Dari sekian banyak kandungan di dalam tubuh, ada dua hal yang sering sekali dipertanyakan oleh orang-orang. Yakni asam amino esensial dan non esensial. Mengapa hal ini sering dipertanyakan? Karena orang masih belum bisa membedakan apa perbedaannya dan mana yang penting.

(BACA JUGA: Protein Nabati dan Hewani, Manakah yang Lebih Baik?)


Berbeda dengan bakteri jahat dan baik, atau lemak jahat dan baik, asam amino esensial dan non esensial tidak bisa dijelaskan atau ditelaah hanya dengan mendengarkan namanya. Asam amino esensial dan non esensial memiliki peranan yang sangat penting untuk tubuh.
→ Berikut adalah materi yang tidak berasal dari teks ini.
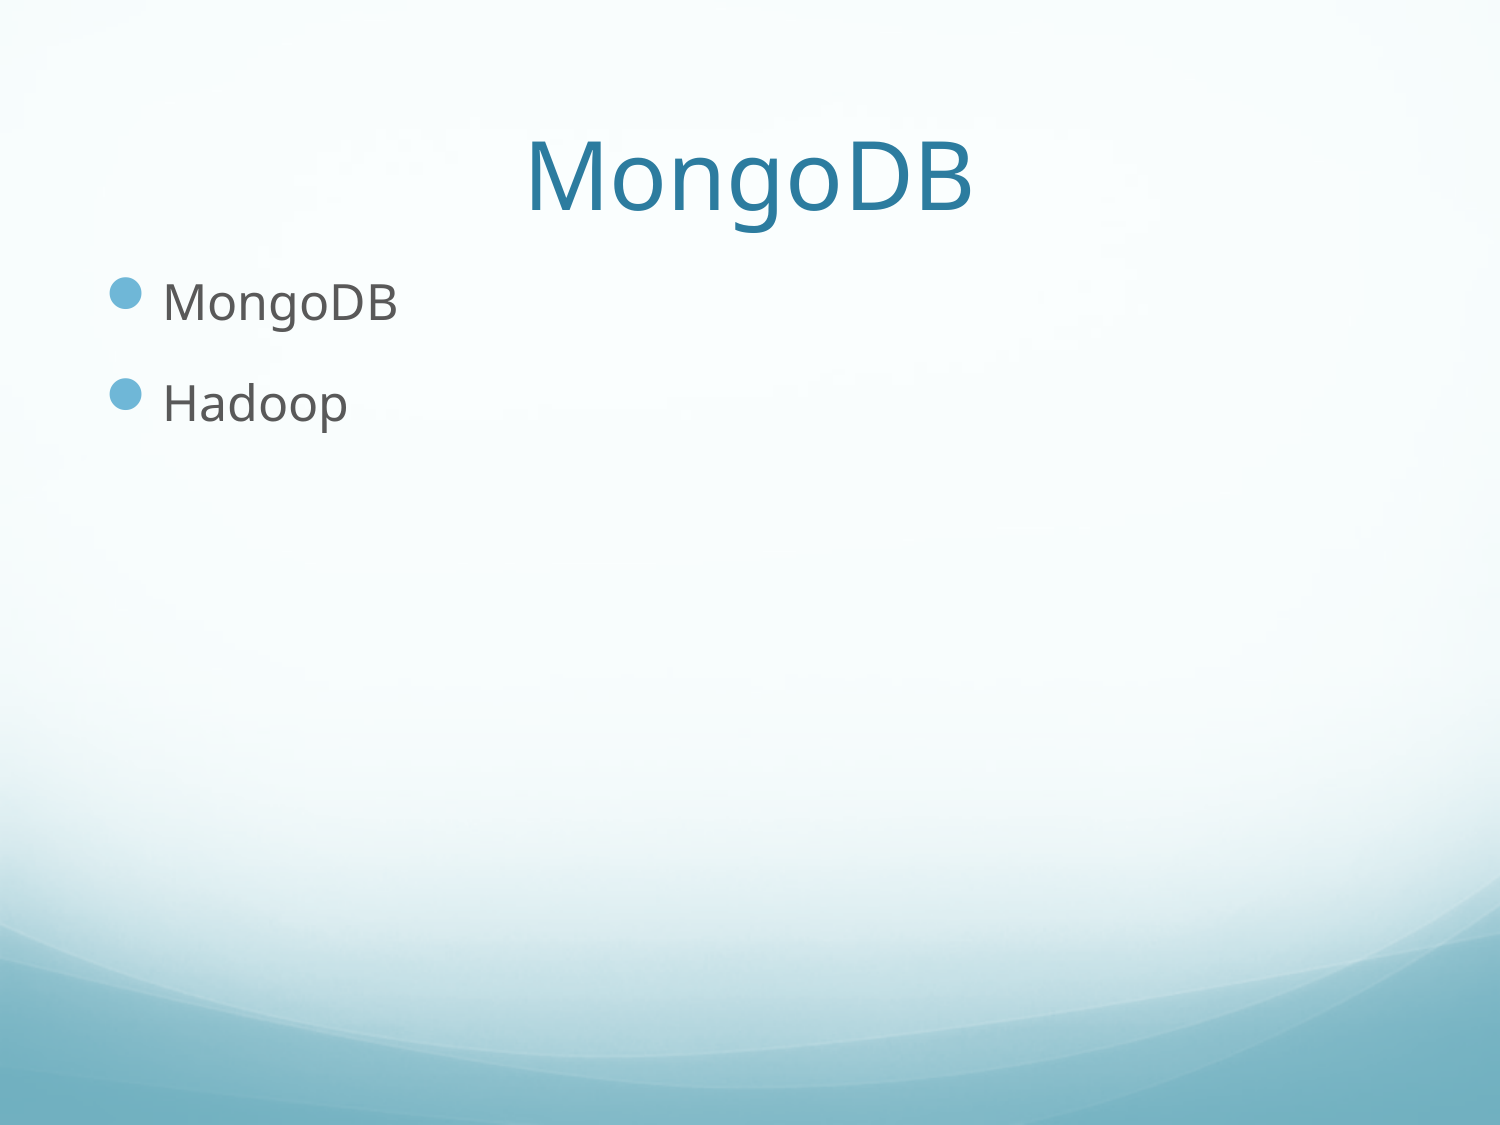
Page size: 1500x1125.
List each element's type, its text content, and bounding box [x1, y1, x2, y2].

list MongoDB Hadoop [90, 262, 1410, 975]
title MongoDB [90, 17, 1410, 237]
 Asam amino esensial adalah sebuah kandungan atau zat yang sangat dibutuhkan tubuh namun tidak dapat diproduksi sendiri. Sehingga untuk memenuhi kebutuhan tubuh, manusia harus mengonsumsi makanan-makanan yang dikenal mengandung asam amino. Utamanya adalah makanan-makanan yang mengandung valin, histidin, triptofan, isoleusin, lisin, leusin, dan masih banyak lagi.




Terdapat di jenis makanan apa saja asam amino esensial? Jawabannya banyak! Tapi intinya adalah makanan-makanan yang mengandung protein. Seperti ikan tuna, kalkun, putih telur, daging sapi, domba, dan lain sebagainya. Tidak hanya itu, makanan-makanan hijau seperti rumput laut, bayam, selada, disebut juga bisa memenuhi kebutuhan asam amino esensial di dalam tubuh manusia.
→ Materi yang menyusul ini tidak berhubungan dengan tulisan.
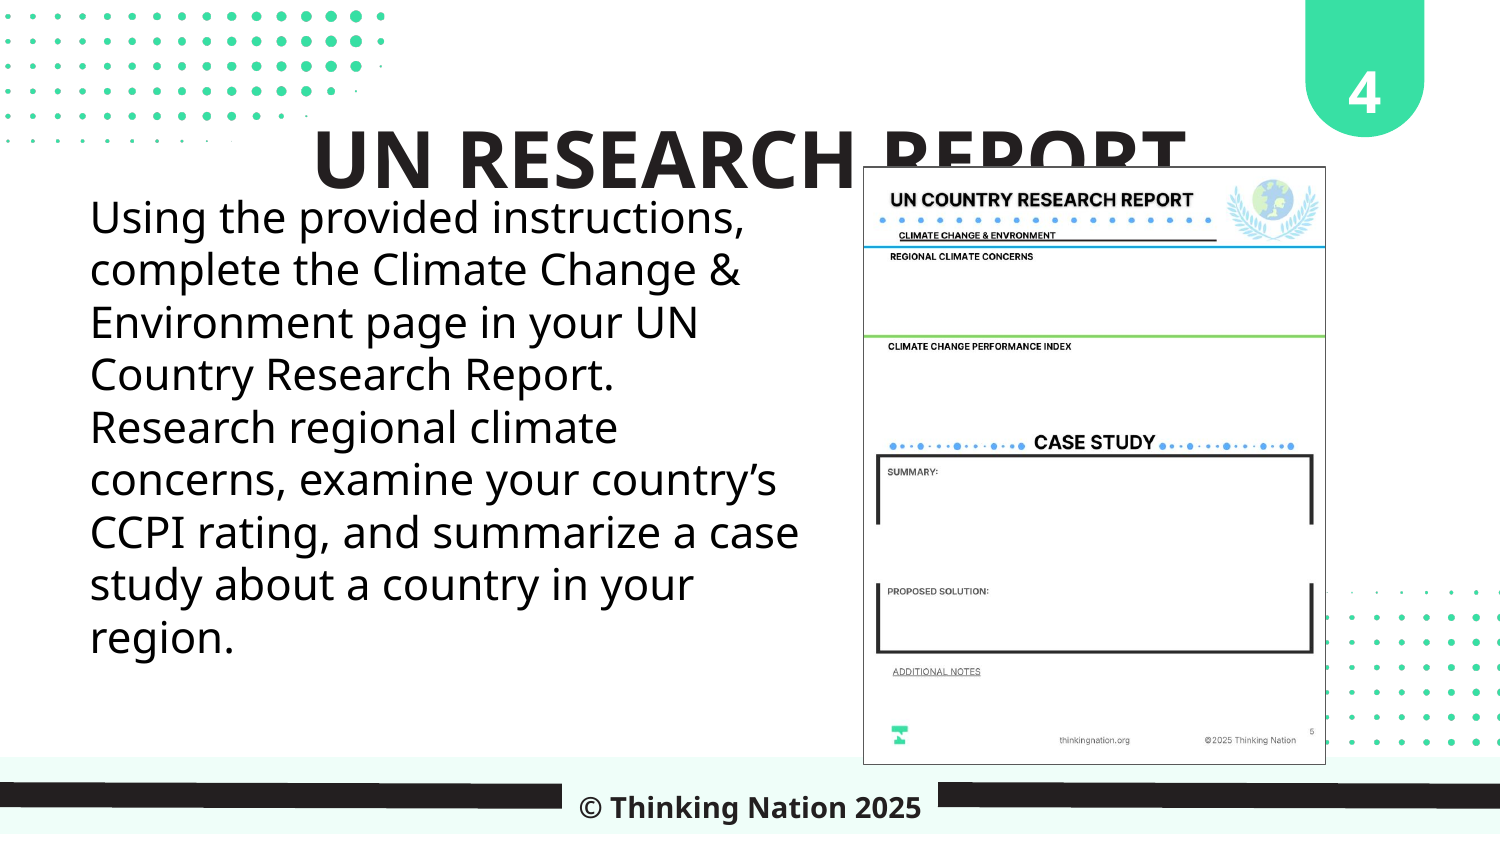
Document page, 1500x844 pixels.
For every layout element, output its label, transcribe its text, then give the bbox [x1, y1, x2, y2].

text_box Using the provided instructions, complete the Climate Change & Environment page in your UN Country Research Report. Research regional climate concerns, examine your country’s CCPI rating, and summarize a case study about a country in your region. [89, 189, 822, 715]
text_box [0, 756, 1500, 835]
text_box [1330, 590, 1500, 755]
text_box [0, 0, 385, 144]
picture [864, 167, 1326, 765]
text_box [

Sedangkan asam amino non esensial adalah jenis zat atau kandungan yang penting, dan dapat diproduksi langsung oleh tubuh. Asam amino non esensial diproduksi dari asam amino yang masuk ke tubuh juga vitamin. Asam amino non esensial juga memiliki banyak jenis.


Mulai dari alanin, arginin, asam aspartat, sistein, sistin, asam glutamat, hingga glutamin. Glutamin sendiri adalah zat yang penting untuk tubuh karena memiliki peran penting untuk menyembuhkan luka dan trauma yang dialami oleh seseorang.